Dr. Tarak Kapoor cannot sleep. He has just taken a job as a telemedicine doctor in Texas. Garnet is two days and five airports away from his home in Mumbai. Tarak is so tired, but his body thinks it’s lunchtime in India. By 2:30 a.m. he is wandering the empty streets. To his surprise, he finds a brightly lit pay telephone next to a set of broken traffic lights. Even though it’s the middle of the night, people drive up one by one and make calls. Why on earth are they here at this hour? Who are they calling?

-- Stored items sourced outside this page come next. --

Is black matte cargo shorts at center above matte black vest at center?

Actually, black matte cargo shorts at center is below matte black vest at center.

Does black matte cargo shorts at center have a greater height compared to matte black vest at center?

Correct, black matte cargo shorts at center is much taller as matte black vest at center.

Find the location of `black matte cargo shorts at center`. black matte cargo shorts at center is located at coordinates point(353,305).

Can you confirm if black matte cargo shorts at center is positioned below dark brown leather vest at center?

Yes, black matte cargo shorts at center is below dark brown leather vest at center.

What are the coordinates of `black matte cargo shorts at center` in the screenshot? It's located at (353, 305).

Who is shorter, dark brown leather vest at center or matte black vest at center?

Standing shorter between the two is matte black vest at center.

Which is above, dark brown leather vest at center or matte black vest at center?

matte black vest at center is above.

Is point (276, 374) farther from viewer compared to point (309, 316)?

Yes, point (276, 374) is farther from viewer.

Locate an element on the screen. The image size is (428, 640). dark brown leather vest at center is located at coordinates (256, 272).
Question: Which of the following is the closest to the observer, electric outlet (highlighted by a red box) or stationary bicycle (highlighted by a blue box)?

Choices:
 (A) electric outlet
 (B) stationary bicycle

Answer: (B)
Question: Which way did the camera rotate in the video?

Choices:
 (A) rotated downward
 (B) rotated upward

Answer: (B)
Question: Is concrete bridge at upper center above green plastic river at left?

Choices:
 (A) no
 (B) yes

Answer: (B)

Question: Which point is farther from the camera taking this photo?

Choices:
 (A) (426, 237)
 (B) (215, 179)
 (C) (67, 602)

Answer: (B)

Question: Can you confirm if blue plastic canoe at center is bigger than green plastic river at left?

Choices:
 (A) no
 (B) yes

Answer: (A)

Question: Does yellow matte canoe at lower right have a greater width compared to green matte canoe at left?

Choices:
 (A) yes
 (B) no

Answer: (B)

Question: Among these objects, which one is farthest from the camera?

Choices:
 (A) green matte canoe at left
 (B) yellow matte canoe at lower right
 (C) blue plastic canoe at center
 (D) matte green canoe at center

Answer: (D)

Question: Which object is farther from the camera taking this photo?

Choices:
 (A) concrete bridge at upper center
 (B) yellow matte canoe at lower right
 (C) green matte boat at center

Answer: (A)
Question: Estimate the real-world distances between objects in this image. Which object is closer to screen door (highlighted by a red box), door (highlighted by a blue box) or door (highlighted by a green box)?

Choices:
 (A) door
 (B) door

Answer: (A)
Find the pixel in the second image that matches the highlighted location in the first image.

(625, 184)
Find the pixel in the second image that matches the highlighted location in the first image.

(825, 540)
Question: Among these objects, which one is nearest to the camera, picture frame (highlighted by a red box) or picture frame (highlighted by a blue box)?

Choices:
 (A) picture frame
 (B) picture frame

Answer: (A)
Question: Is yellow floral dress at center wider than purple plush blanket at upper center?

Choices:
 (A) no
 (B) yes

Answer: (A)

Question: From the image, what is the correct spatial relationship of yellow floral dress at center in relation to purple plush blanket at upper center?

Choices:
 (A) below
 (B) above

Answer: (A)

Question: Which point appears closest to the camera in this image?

The mystery deepens when Tarak retraces his steps the next day. All he finds is an empty lot covered with dirt and trash. Perhaps he has made a mistake. His jet lag is pretty bad. But when he returns that night, the phone booth is back in its spot, glowing brightly. Tarak picks up his courage when an old man stops his car to make a call. Tarak questions him about the phone. The man asks, “Is there someone you want to call?” and drives away into the empty night. As Tarak looks at the phone, it begins to ring. Will he answer the night telephone?
Marjorie Rosenberg –
This engaging novel introduces Dr. Tarak Kapoor and his move to Garnet, Texas from Mumbai, India. He has been offered a job as a telemedicine physician but is having a difficult time adjusting to the new time zone. Waking in the middle of the night, he gets dressed and heads out to walk around his new neighborhood and makes an unusual discovery, a very special payphone inside a telephone booth. When he tells a colleague about this so they can look at in in daylight, it presents a very different picture. Readers will enjoy discovering the mysteries of the “night telephone” with Tarak and may have some ideas of their own as to how the story could continue.
Dimitra Muni –
I enjoyed reading this novella thoroughly, It has a theme that is quite close to my heart, how the heart desires to communicate with those who have passed on, especially in these testing times of pandemic. I am looking forward to reading other works by the author. It also made me think about ‘Katla’, NetFlix series which has similar undertones of manifestation of supernaturally caused by regret and unresolved grief.